Introduction
FastChat is an open platform for training, serving, and evaluating conversational LLMs. It provides training code, a distributed multi-model serving system, a Gradio-based web UI, and OpenAI-compatible RESTful APIs, supporting many model weights and acceleration backends.
Key features
- Support for various models (Vicuna, LongChat, FastChat-T5) and automatic Hugging Face weight downloads.
- Distributed architecture (controller, model workers, web server) for high-throughput serving.

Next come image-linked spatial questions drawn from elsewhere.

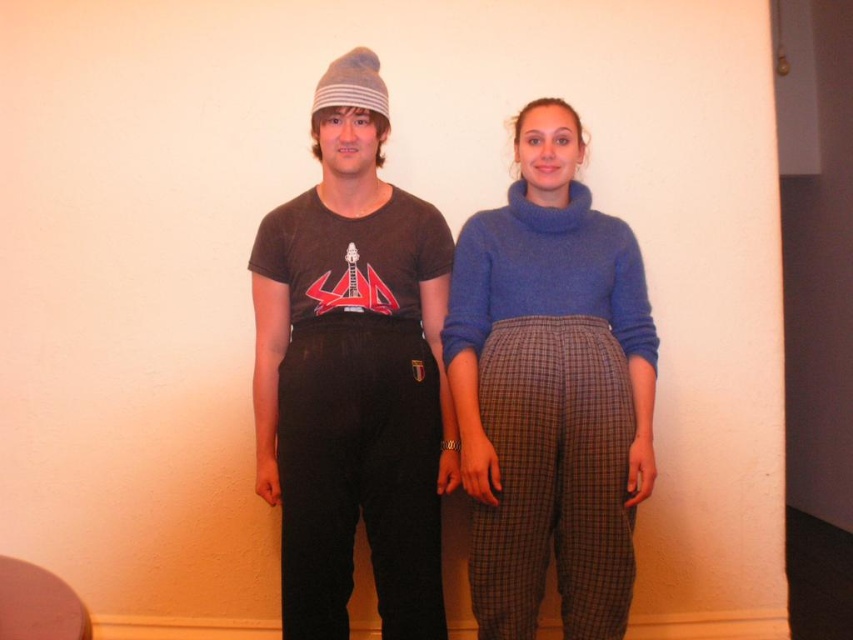
Question: Is matte black pants at center to the right of blue woolen sweater at center from the viewer's perspective?

Choices:
 (A) yes
 (B) no

Answer: (B)

Question: Among these points, which one is farthest from the camera?

Choices:
 (A) 616,221
 (B) 352,100
 (C) 583,353

Answer: (A)

Question: From the image, what is the correct spatial relationship of matte black pants at center in relation to plaid wool pants at center?

Choices:
 (A) right
 (B) left

Answer: (B)

Question: Among these objects, which one is farthest from the camera?

Choices:
 (A) blue woolen sweater at center
 (B) matte black pants at center
 (C) striped knit beanie at center

Answer: (B)

Question: Which point is farther to the camera?

Choices:
 (A) matte black pants at center
 (B) plaid wool pants at center

Answer: (B)

Question: Where is blue woolen sweater at center located in relation to striped knit beanie at center in the image?

Choices:
 (A) right
 (B) left

Answer: (A)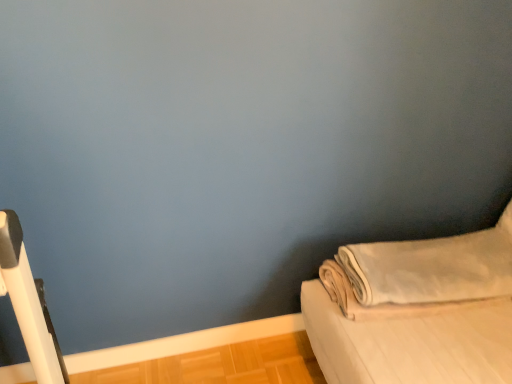
Locate an element on the screen. The image size is (512, 384). free point above beige fabric bed at lower right (from a real-world perspective) is located at coordinates (415, 258).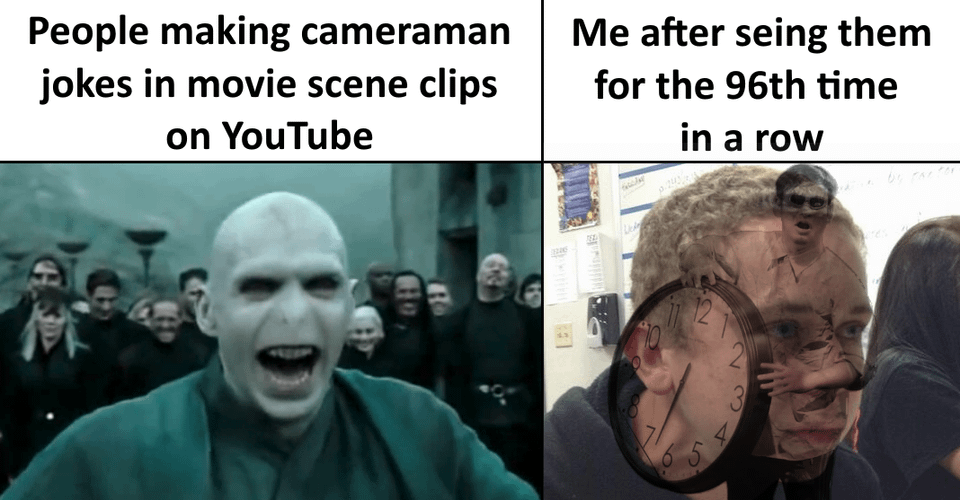
Locate an element on the screen. clock is located at coordinates (707, 366).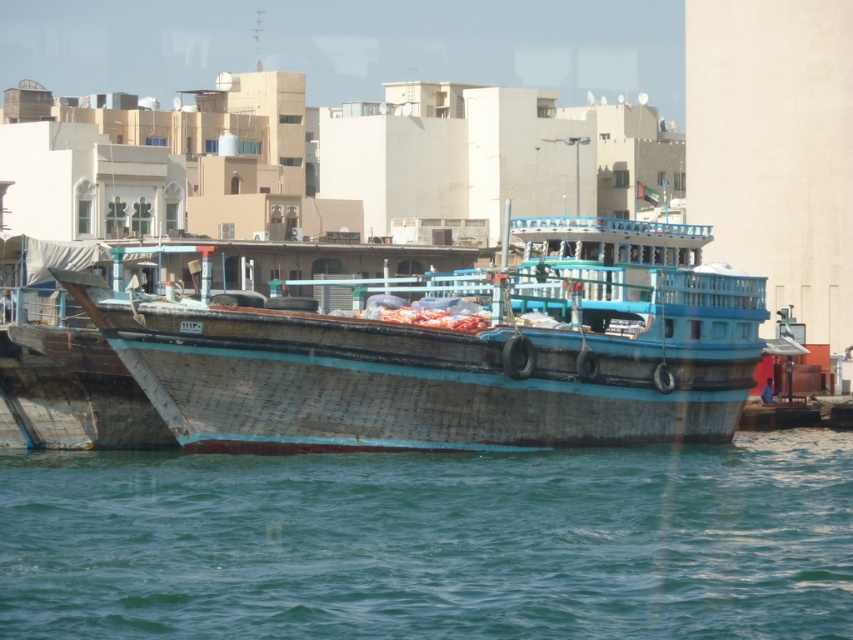
Question: Which of the following is the farthest from the observer?

Choices:
 (A) (727, 538)
 (B) (453, 362)

Answer: (B)

Question: Which object appears farthest from the camera in this image?

Choices:
 (A) wooden boat at center
 (B) teal matte water at lower center

Answer: (A)

Question: Can you confirm if teal matte water at lower center is positioned to the right of wooden boat at center?

Choices:
 (A) yes
 (B) no

Answer: (B)

Question: Can you confirm if teal matte water at lower center is positioned to the right of wooden boat at center?

Choices:
 (A) no
 (B) yes

Answer: (A)

Question: Is teal matte water at lower center to the right of wooden boat at center from the viewer's perspective?

Choices:
 (A) yes
 (B) no

Answer: (B)

Question: Which point appears farthest from the camera in this image?

Choices:
 (A) (476, 476)
 (B) (583, 323)

Answer: (B)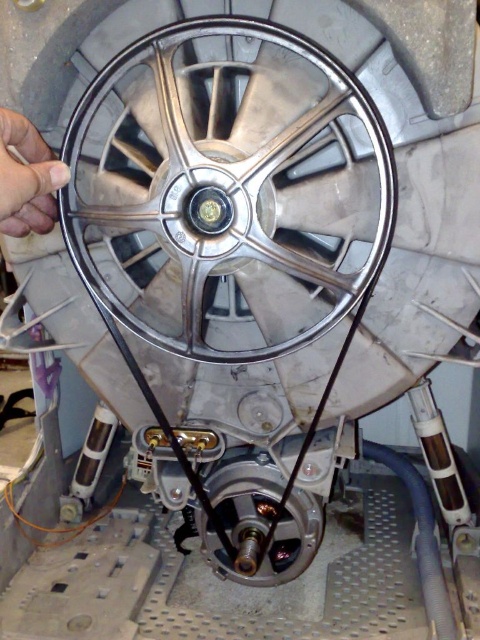
Does metallic silver gear at center have a lesser height compared to silver metallic rim at center?

In fact, metallic silver gear at center may be taller than silver metallic rim at center.

Where is `metallic silver gear at center`? The height and width of the screenshot is (640, 480). metallic silver gear at center is located at coordinates (260, 524).

The width and height of the screenshot is (480, 640). Find the location of `metallic silver gear at center`. metallic silver gear at center is located at coordinates (260, 524).

Is polished silver rim at center behind metallic silver gear at center?

No, it is not.

Does polished silver rim at center have a greater width compared to metallic silver gear at center?

Indeed, polished silver rim at center has a greater width compared to metallic silver gear at center.

The image size is (480, 640). In order to click on polished silver rim at center in this screenshot , I will do `click(217, 180)`.

Is polished silver rim at center bigger than silver metallic rim at center?

Yes, polished silver rim at center is bigger than silver metallic rim at center.

Can you confirm if polished silver rim at center is wider than silver metallic rim at center?

Yes.

Locate an element on the screen. polished silver rim at center is located at coordinates (217, 180).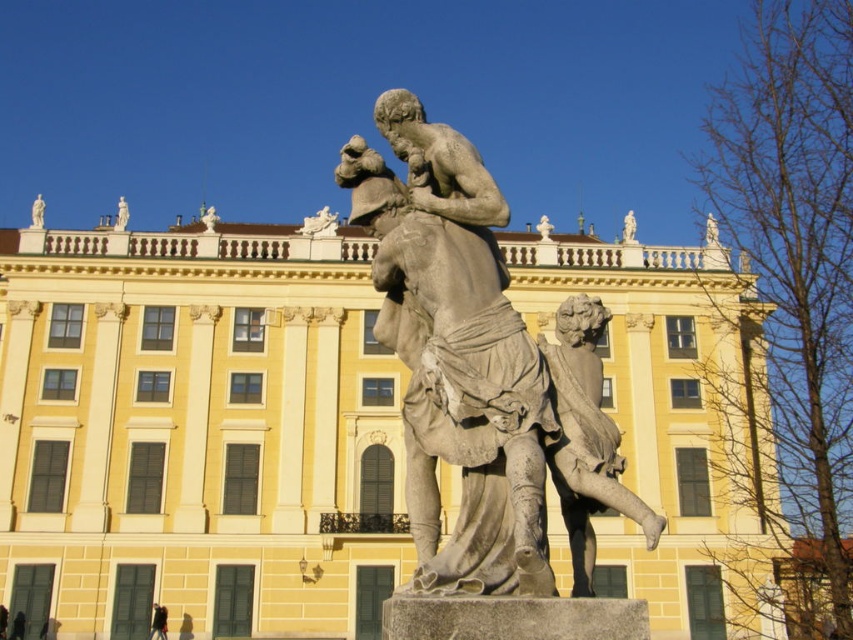
Does yellow stone building at center have a lesser width compared to gray stone statue at center?

No, yellow stone building at center is not thinner than gray stone statue at center.

Does yellow stone building at center appear on the right side of gray stone statue at center?

No, yellow stone building at center is not to the right of gray stone statue at center.

Who is more forward, (51, 444) or (624, 502)?

Point (624, 502)

What are the coordinates of `yellow stone building at center` in the screenshot? It's located at (196, 432).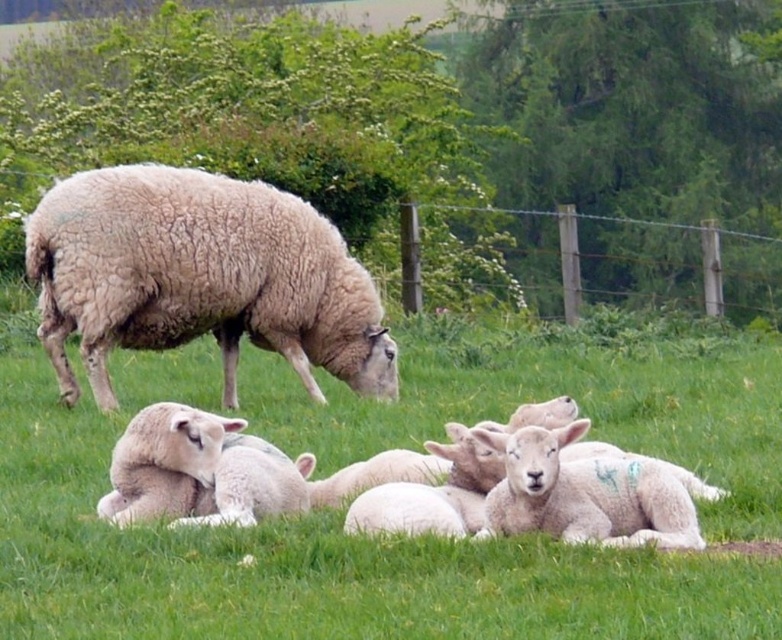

- Support for acceleration and quantization strategies (ExLlama, GPTQ, AWQ, 8-bit) and platform-specific guides (Metal, XPU, Ascend).
- Built-in evaluation and benchmarking tools (MT-bench, Chatbot Arena) for human preference collection and model comparison.
Use cases
- Deploy a private inference service compatible with OpenAI APIs for internal use.
- Run large-scale model evaluation, benchmarking, and Chatbot Arena experiments.
- Use as a reference implementation for training and inference pipelines with LoRA and SkyPilot integrations.
Technical details
- Python-first codebase leveraging PyTorch/Transformers, installable via pip or from source.
- Offers both CLI and API for inference, enabling drop-in replacement of OpenAI endpoints.
- Comprehensive documentation covering installation, weight management, serving, evaluation, and fine-tuning.